Department of Pediatrics, Baylor College of Medicine.
Texas Children's Hospital, Division of Pediatric Immunology, Allergy, and Rheumatology, Houston, Texas, USA.
Curr Opin Pediatr. 2018 Dec;30(6):837-847. doi: 10.1097/MOP.0000000000000696.
Advances in sequencing techniques and systematic cohort-analysis of patients with autoinflammatory phenotypes have enabled a burst in the recognition of new autoinflammatory diseases and contributed to the description of the mechanisms involved in autoinflammation. This review focuses on new genetic and mechanistic discoveries that have broadened the definition of autoinflammatory diseases in the context of the established landscape, providing new therapeutic opportunities and avenues for further discoveries.
Mechanistic insights of inflammatory diseases open opportunities for new targeted therapies. Advances in high-throughput screening of small-molecule inhibitors accelerate the discovery of new and more specific therapeutic options. Recent evidence establishes IL-18 as a driver of macrophage activation, emerging as a new biomarker and therapeutic target. Finally, the identification of escape of nonsense-mediated decay as the genetic mechanism resulting in a monogenic immune-dysregulatory disease, unveils a possibility for future discoveries.
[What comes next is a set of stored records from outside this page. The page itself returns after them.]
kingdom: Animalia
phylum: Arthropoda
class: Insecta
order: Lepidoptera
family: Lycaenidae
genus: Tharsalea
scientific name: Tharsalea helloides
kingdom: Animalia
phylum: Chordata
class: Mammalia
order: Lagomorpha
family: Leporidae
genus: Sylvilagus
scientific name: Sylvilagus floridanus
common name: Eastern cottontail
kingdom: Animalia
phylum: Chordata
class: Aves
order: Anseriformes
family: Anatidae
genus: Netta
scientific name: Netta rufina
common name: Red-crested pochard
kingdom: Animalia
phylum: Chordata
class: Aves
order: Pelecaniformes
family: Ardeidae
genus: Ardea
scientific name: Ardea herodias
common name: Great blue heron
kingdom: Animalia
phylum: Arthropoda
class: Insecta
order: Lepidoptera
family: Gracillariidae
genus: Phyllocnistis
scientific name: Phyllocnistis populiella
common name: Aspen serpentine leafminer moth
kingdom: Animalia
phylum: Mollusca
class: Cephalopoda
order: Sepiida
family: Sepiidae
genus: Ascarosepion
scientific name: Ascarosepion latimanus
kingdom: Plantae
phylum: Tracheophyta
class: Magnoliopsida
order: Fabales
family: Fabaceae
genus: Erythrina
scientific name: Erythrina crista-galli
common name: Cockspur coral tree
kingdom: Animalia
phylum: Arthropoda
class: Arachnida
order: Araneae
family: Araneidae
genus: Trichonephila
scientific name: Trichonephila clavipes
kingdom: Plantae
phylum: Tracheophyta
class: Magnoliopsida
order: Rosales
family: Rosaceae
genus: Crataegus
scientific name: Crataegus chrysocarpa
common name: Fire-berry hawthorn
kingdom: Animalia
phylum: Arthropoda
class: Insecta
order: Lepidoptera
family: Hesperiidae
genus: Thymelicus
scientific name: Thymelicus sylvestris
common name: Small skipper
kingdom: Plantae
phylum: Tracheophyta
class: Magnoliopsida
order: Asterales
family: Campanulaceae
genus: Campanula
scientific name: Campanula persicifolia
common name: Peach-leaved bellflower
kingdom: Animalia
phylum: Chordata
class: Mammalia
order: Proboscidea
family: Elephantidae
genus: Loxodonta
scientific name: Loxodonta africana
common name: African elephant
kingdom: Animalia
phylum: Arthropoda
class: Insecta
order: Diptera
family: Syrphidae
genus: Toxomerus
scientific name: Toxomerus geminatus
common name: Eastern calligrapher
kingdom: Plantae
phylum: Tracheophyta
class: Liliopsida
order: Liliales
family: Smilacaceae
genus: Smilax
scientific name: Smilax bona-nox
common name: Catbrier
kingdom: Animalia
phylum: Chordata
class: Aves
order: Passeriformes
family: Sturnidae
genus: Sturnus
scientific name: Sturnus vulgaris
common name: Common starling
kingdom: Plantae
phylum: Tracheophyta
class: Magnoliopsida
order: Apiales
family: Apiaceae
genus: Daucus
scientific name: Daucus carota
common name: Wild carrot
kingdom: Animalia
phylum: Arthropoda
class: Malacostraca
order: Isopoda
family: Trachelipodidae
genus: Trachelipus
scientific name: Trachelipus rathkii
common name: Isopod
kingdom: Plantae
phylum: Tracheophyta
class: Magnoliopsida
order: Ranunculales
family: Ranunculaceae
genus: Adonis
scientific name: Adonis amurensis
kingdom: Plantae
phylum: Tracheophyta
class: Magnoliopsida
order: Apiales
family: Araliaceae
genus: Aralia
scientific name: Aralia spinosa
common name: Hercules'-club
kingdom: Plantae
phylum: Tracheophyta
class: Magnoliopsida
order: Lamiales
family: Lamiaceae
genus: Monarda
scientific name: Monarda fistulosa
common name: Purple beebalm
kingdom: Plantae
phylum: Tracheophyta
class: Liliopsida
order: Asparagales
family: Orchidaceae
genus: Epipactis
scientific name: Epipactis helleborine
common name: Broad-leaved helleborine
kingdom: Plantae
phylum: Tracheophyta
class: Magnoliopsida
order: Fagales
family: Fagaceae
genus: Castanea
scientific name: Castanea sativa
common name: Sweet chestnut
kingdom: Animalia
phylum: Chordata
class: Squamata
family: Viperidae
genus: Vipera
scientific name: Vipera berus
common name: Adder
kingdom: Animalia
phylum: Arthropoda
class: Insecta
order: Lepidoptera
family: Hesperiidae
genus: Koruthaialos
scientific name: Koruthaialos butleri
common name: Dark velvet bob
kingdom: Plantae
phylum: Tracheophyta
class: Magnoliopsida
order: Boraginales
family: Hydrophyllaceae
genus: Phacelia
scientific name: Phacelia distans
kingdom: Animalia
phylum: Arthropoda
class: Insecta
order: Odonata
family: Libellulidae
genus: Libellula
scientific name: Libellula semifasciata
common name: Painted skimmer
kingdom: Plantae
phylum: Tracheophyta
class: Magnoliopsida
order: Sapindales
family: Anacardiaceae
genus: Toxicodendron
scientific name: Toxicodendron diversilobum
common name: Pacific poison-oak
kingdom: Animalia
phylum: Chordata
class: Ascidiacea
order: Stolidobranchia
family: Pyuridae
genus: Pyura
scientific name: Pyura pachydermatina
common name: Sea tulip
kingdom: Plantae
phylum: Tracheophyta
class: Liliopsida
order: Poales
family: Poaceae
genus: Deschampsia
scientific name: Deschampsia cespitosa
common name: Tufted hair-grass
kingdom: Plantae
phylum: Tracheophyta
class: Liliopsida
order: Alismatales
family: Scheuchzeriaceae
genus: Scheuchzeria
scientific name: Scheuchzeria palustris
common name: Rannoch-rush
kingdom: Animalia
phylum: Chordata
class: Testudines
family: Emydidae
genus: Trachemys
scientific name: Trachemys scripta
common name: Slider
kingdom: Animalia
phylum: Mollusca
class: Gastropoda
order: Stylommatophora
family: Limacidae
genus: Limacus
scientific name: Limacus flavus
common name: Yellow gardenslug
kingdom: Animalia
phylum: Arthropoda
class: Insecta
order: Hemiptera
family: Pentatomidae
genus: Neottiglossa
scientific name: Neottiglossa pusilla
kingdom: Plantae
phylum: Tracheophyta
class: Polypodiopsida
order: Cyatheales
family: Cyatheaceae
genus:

Recent mechanistic findings in autoinflammatory diseases as well as the identification of specific biomarkers and discovery of new diseases, continue to pave the way for ever more specific targeted approaches. These therapies are not only applicable to monogenic autoinflammatory syndromes but also for other diseases in which the same pathways are dysregulated.
测序技术的进步和自身炎症表型患者的系统队列分析,使得人们能够识别新的自身炎症性疾病,并深入了解自身炎症的发病机制。本综述重点介绍了新的遗传和机制发现,这些发现拓宽了既定领域中自身炎症性疾病的定义,为新的治疗机会和进一步发现提供了途径。
炎症性疾病的发病机制研究为新的靶向治疗提供了机会。高通量筛选小分子抑制剂的进展加速了新的更特异治疗选择的发现。最近的证据确立了白细胞介素-18 (IL-18) 作为巨噬细胞活化的驱动因素,它作为一个新的生物标志物和治疗靶点出现。最后,确定无义介导的衰变逃逸是导致单基因免疫调节疾病的遗传机制,为未来的发现开辟了可能性。
自身炎症性疾病的最新发病机制发现,以及特定生物标志物的鉴定和新疾病的发现,继续为更特异的靶向方法铺平道路。这些治疗方法不仅适用于单基因自身炎症性综合征,也适用于其他同样存在通路失调的疾病。